Quand il a posé sa candidature auprès d’une entreprise de pompes funèbres, Jean-Claude Cerisier n’avait aucune expérience dans le métier. «Je me suis dit que s’il y avait bien un milieu où on trouve des personnes d’un certain âge, c’était celui-là.» Il avait vu juste: huit ans et deux employeurs plus tard, le septuagénaire aime toujours autant apporter du réconfort aux familles endeuillées. Une reconversion réussie pour celui qui a travaillé dans le secteur de la technologie de pointe et dans la programmation tout en donnant des cours du soir en mathématiques. «Puisque avec un graduat en électronique et en automatisation je ne pouvais prétendre au titre d’ingénieur, j’ai commencé au bas de l’échelle avec les ouvrières.

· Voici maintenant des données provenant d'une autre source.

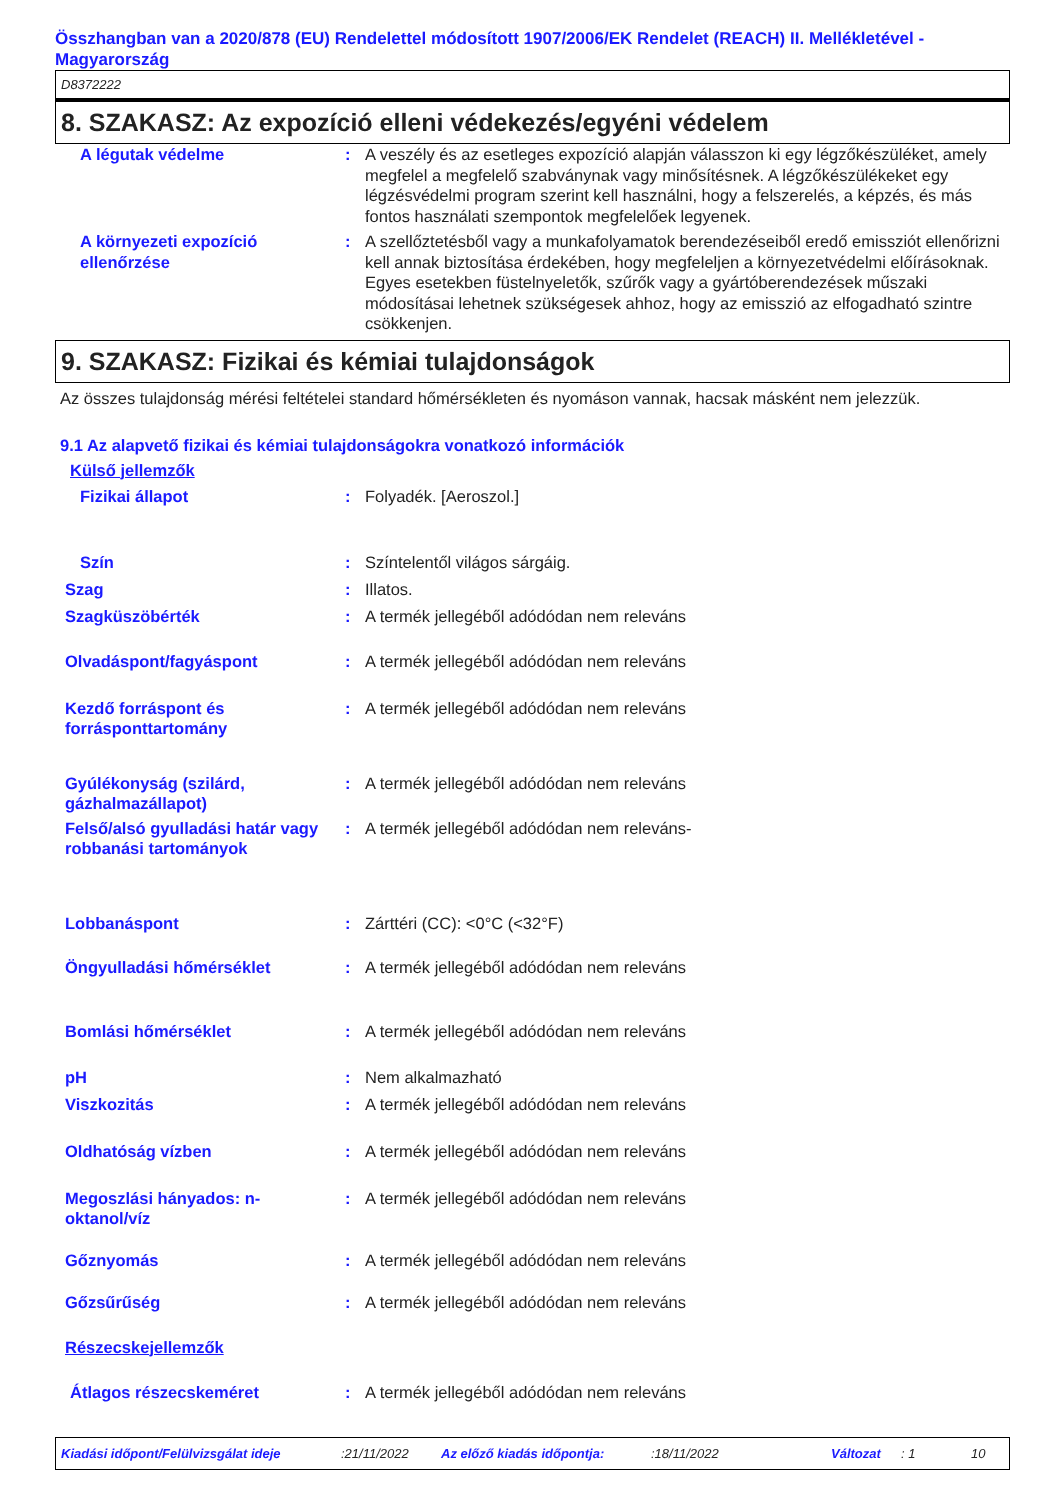Összhangban van a 2020/878 (EU) Rendelettel módosított 1907/2006/EK Rendelet (REACH) II. Mellékletével - Magyarország
D8372222
8. SZAKASZ: Az expozíció elleni védekezés/egyéni védelem
| A légutak védelme | : | A veszély és az esetleges expozíció alapján válasszon ki egy légzőkészüléket, amely megfelel a megfelelő szabványnak vagy minősítésnek. A légzőkészülékeket egy légzésvédelmi program szerint kell használni, hogy a felszerelés, a képzés, és más fontos használati szempontok megfelelőek legyenek. |
| A környezeti expozíció ellenőrzése | : | A szellőztetésből vagy a munkafolyamatok berendezéseiből eredő emissziót ellenőrizni kell annak biztosítása érdekében, hogy megfeleljen a környezetvédelmi előírásoknak. Egyes esetekben füstelnyeletők, szűrők vagy a gyártóberendezések műszaki módosításai lehetnek szükségesek ahhoz, hogy az emisszió az elfogadható szintre csökkenjen. |
9. SZAKASZ: Fizikai és kémiai tulajdonságok
Az összes tulajdonság mérési feltételei standard hőmérsékleten és nyomáson vannak, hacsak másként nem jelezzük.
9.1 Az alapvető fizikai és kémiai tulajdonságokra vonatkozó információk
Külső jellemzők
| Fizikai állapot | : | Folyadék. [Aeroszol.] |
| Szín | : | Színtelentől világos sárgáig. |
| Szag | : | Illatos. |
| Szagküszöbérték | : | A termék jellegéből adódódan nem releváns |
| Olvadáspont/fagyáspont | : | A termék jellegéből adódódan nem releváns |
| Kezdő forráspont és forrásponttartomány | : | A termék jellegéből adódódan nem releváns |
| Gyúlékonyság (szilárd, gázhalmazállapot) | : | A termék jellegéből adódódan nem releváns |
| Felső/alsó gyulladási határ vagy robbanási tartományok | : | A termék jellegéből adódódan nem releváns- |
| Lobbanáspont | : | Zárttéri (CC): <0°C (<32°F) |
| Öngyulladási hőmérséklet | : | A termék jellegéből adódódan nem releváns |
| Bomlási hőmérséklet | : | A termék jellegéből adódódan nem releváns |
| pH | : | Nem alkalmazható |
| Viszkozitás | : | A termék jellegéből adódódan nem releváns |
| Oldhatóság vízben | : | A termék jellegéből adódódan nem releváns |
| Megoszlási hányados: n-oktanol/víz | : | A termék jellegéből adódódan nem releváns |
| Gőznyomás | : | A termék jellegéből adódódan nem releváns |
| Gőzsűrűség | : | A termék jellegéből adódódan nem releváns |
| Részecskejellemzők | | |
| Átlagos részecskeméret | : | A termék jellegéből adódódan nem releváns |
Kiadási időpont/Felülvizsgálat ideje :21/11/2022 Az előző kiadás időpontja: :18/11/2022 Változat : 1 10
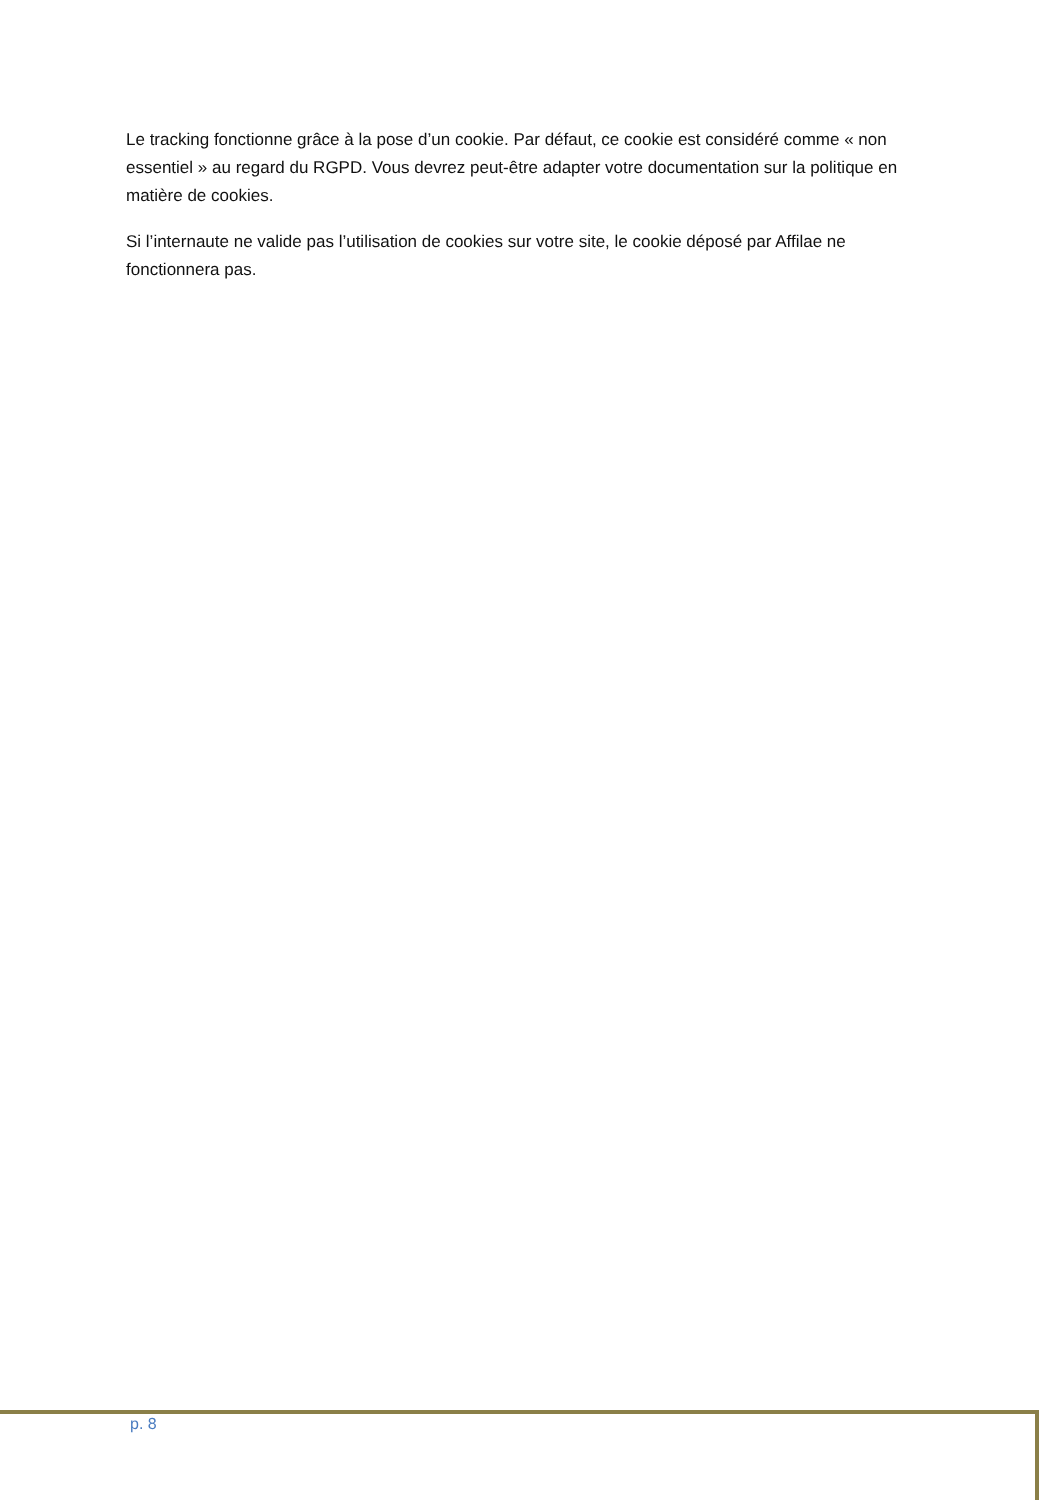Le tracking fonctionne grâce à la pose d’un cookie. Par défaut, ce cookie est considéré comme « non essentiel » au regard du RGPD. Vous devrez peut-être adapter votre documentation sur la politique en matière de cookies.
Si l’internaute ne valide pas l’utilisation de cookies sur votre site, le cookie déposé par Affilae ne fonctionnera pas.
p. 8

Ce fut une expérience très enrichissante sur le plan professionnel et humain.» Promu au service de recherche et développement, Jean-Claude est satisfait de ses fonctions. Mais une séparation et un burnout vont le fragiliser sur le plan psychologique et financier. En 1998, «alors que les sociétés commençaient à liquider les travailleurs de plus de 50 ans qu’elles ne jugeaient plus aptes», il se retrouve prépensionné. Il a 48 ans. «C’est toujours mieux que le chômage mais ça fait mal quand même.» Pour payer les études de ses enfants, il enchaîne les contrats ALE jusqu’à ses 60 ans et travaille comme huissier administratif à l’Institut de formation judiciaire à Bruxelles. «Entre 60 et 65 ans, je pouvais m’appuyer sur ma pension et mon épargne pension pour tenir le coup. Mais j’avais perdu tout ce que je possédais et je suis passé par la médiation de dettes. J’ai vécu cela comme une humiliation. Je me suis dit “tant que j’ai la santé, je continue à travailler”. J’avais aussi besoin de me sentir utile et de sortir du marasme matériel. De retrouver une certaine dignité. C’est ainsi que je suis arrivé dans le secteur des pompes funèbres. Et à 73 ans, je suis toujours aussi heureux d’y être.»
«Le contact humain m’aurait trop manqué»
Fabrice Santi, 68 ans, n’a pas eu «une» mais «des» vies professionnelles. Diplômé d’une école hôtelière et formé à la gestion d’entreprise, il a aussi suivi des cours de langue en tant qu’élève libre. Tour à tour, il fut cadre dans une société de vente de vêtements, traiteur, patron d’un magasin de décoration et fleuriste aux côtés de son compagnon, qui pratique toujours cette activité à titre principal. «J’ai été diplômé en juin 1975 et j’ai commencé à travailler dès juillet. Sur toutes ces années, j’en ai presté dix comme salarié et près de trente comme indépendant. Je n’ai été inscrit au chômage qu’un seul mois. Quand, à 62 ans, on m’a dit que je pouvais prendre ma retraite, j’ai accepté pour avoir la garantie d’un revenu fixe, mais il n’ était pas question d’arrêter toute activité. Je savais que continuer à travailler m’obligerait à me lever, à m’habiller, à respecter les horaires d’une journée structurée.» C’est donc en tant qu’indépendant et patron de sa propre société que Fabrice Santi mène aujourd’hui sa barque. Ayant de bonnes notions en comptabilité, il collabore avec deux maisons de repos et une résidence de soins, ainsi qu’avec un avocat qu’il aide à archiver ses documents et à gérer ses appels téléphoniques. Régulièrement, il met son tablier de fleuriste pour aider son conjoint lors des jours de fête et assure les livraisons toute l’année. «Pour lui, je travaille évidemment à titre gratuit. Ça me permet de le voir et de revoir une partie de la clientèle que j’avais lorsque j’étais traiteur et que je gérais mon magasin de déco. Si j’avais tout stoppé, le contact humain m’aurait trop manqué. Je ne perçois aucun supplément sur ma pension, qui n’est pas gigantesque. Je facture tout au nom de ma société, dont mon compagnon est également administrateur, mais j’en retire bien sûr des avantages. Je ne vois pas pourquoi je continuerais à payer des cotisations sociales alors que je n’en retirerai aucun bénéfice sur le plan de ma pension.»